**WHAT THE TASK ASKS**
For the word "Rendered", find each line in the entries where it occurs and copy that line.

**SOURCE INFORMATION**
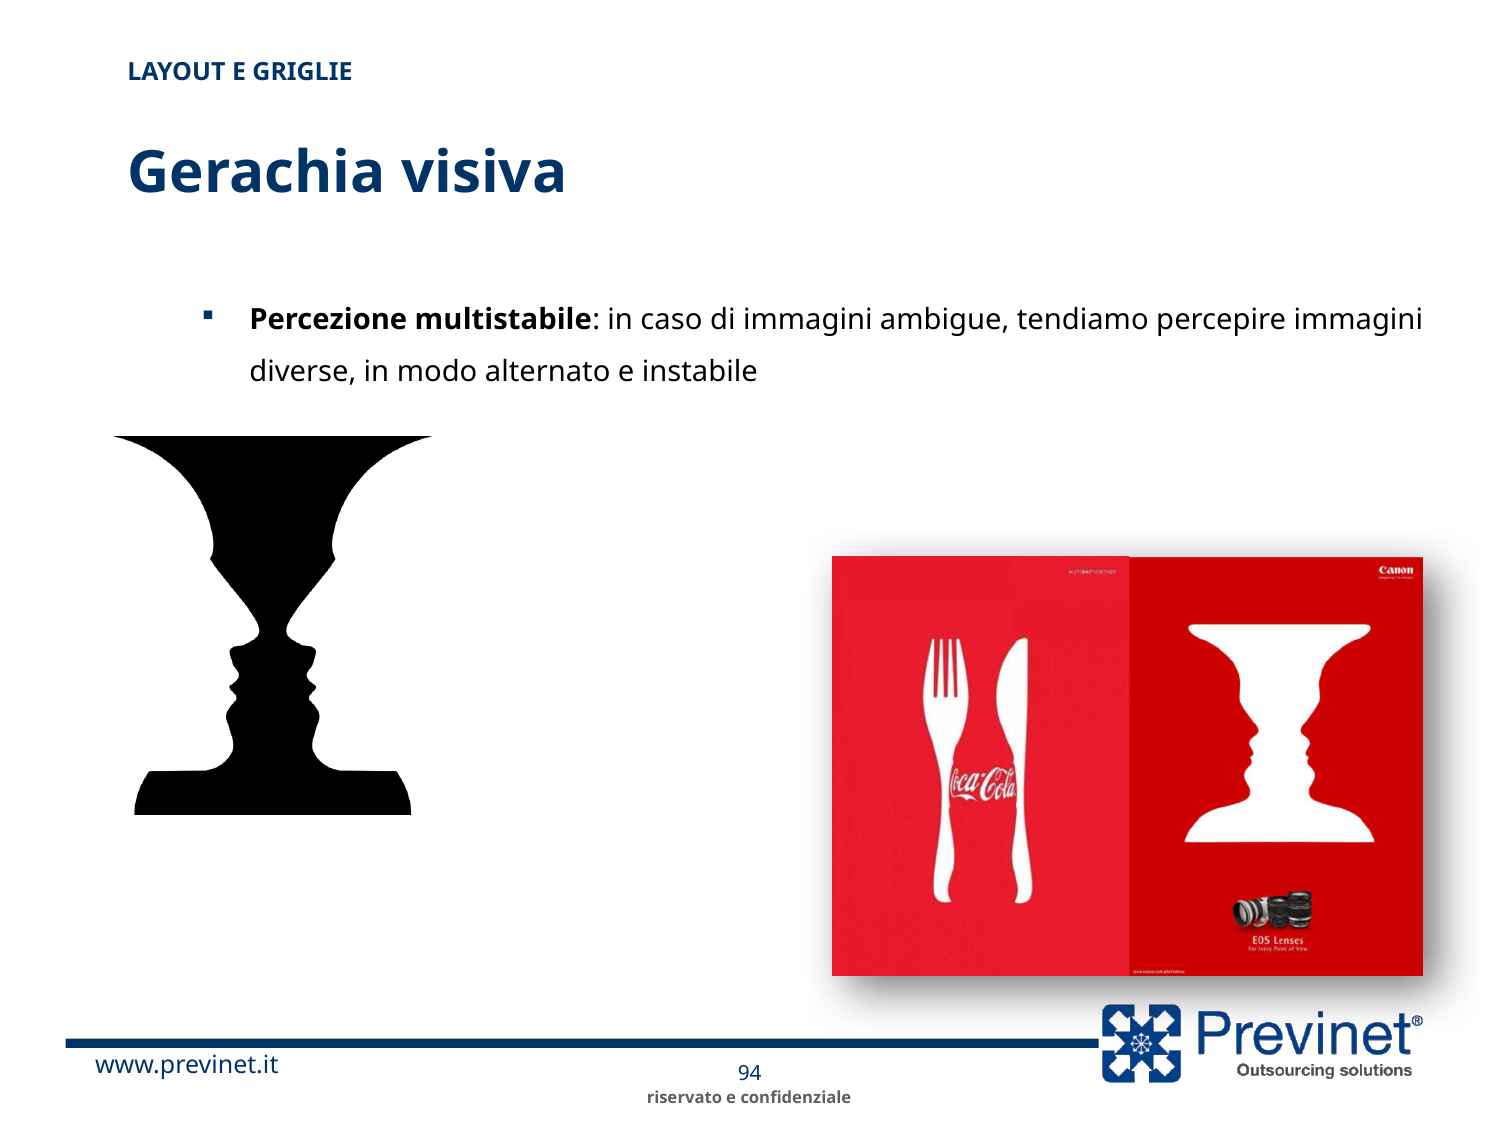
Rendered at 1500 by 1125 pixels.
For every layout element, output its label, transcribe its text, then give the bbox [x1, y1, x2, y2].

text_box Layout e Griglie [112, 0, 1388, 164]
picture [113, 436, 432, 815]
title Gerachia visiva [112, 164, 1388, 263]
picture [832, 556, 1424, 977]
picture [1099, 1024, 1438, 1087]
text_box Percezione multistabile: in caso di immagini ambigue, tendiamo percepire immagini diverse, in modo alternato e instabile [112, 275, 1459, 1024]
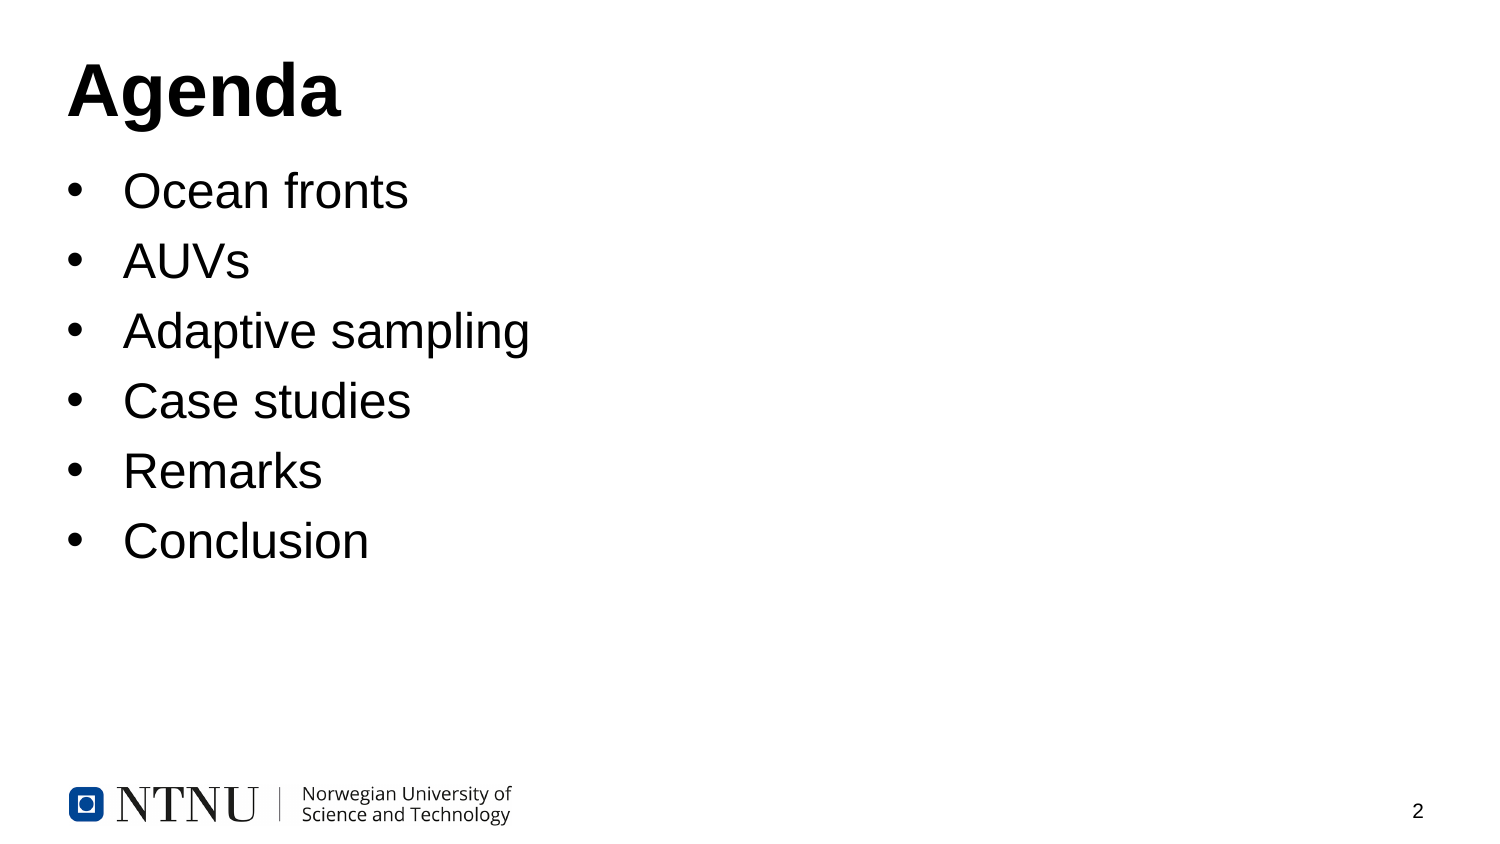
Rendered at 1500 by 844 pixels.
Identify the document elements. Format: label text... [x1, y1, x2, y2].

title Agenda [51, 33, 1402, 140]
picture [69, 784, 512, 826]
list Ocean fronts AUVs Adaptive sampling Case studies Remarks Conclusion [51, 151, 1402, 754]
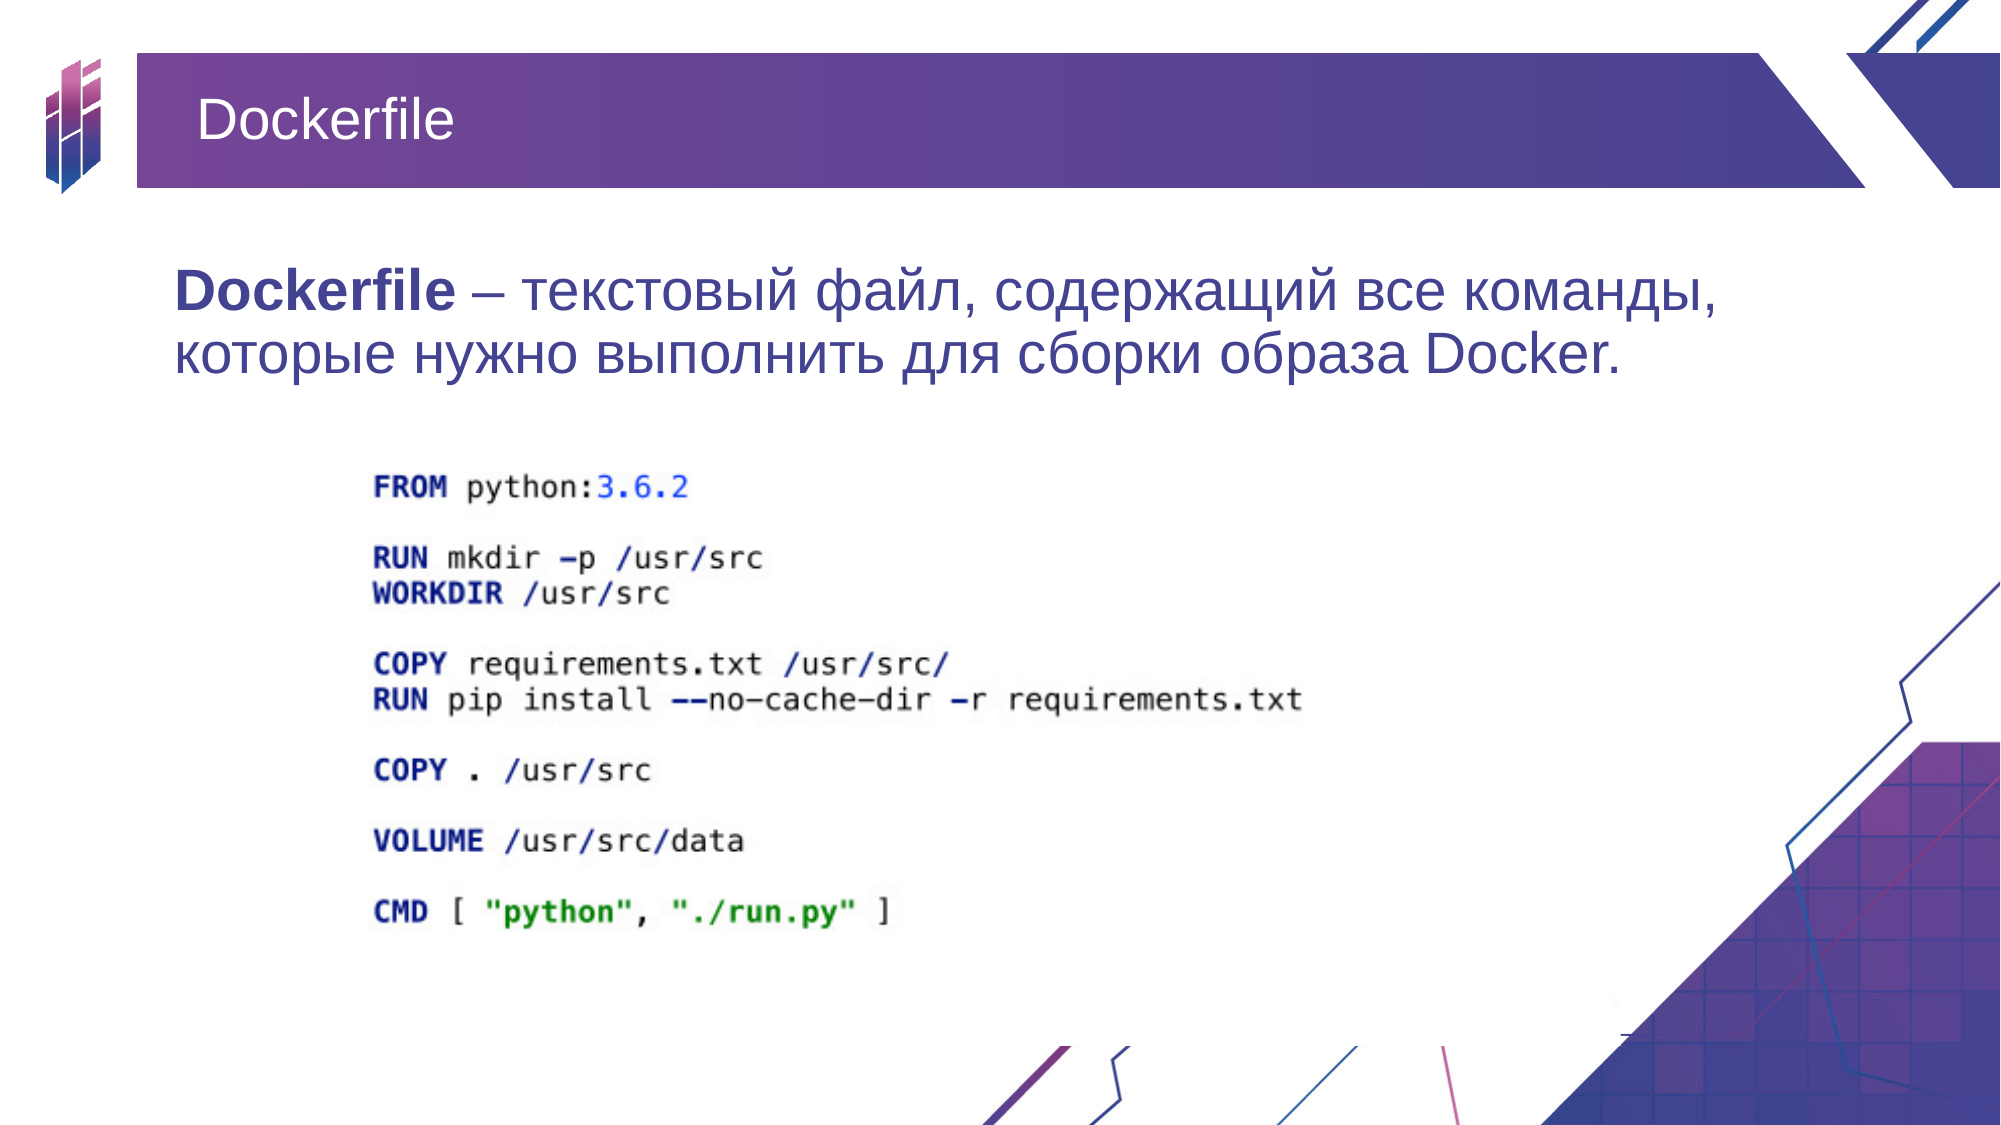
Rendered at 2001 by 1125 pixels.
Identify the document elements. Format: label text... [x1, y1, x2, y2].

list Dockerfile – текстовый файл, содержащий все команды, которые нужно выполнить для сборки образа Docker. [159, 213, 1841, 433]
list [301, 390, 1621, 1046]
picture [0, 0, 2001, 1125]
title Dockerfile [181, 53, 1863, 188]
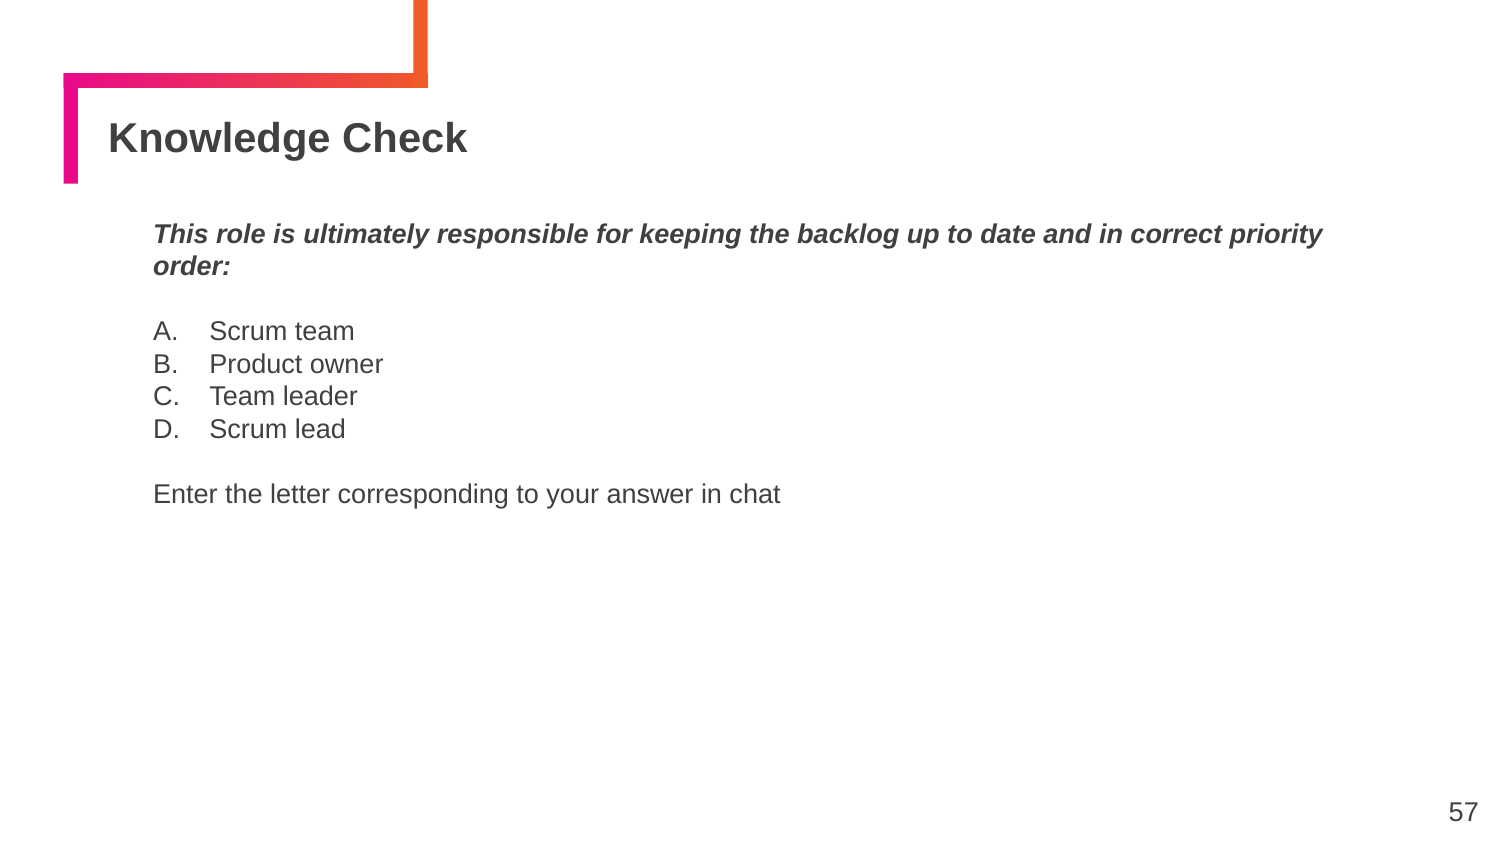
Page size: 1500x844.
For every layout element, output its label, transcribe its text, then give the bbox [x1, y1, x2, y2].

title Knowledge Check [100, 117, 1455, 169]
slide_number 57 [1403, 779, 1494, 844]
subtitle This role is ultimately responsible for keeping the backlog up to date and in correct priority order: Scrum team Product owner Team leader Scrum lead Enter the letter corresponding to your answer in chat [100, 168, 1352, 690]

**EXERCISE ANSWER**
Rendered at 1500 by 1125 pixels.
Rendered at 1500 by 844 pixels.
Rendered at 2001 by 1125 pixels.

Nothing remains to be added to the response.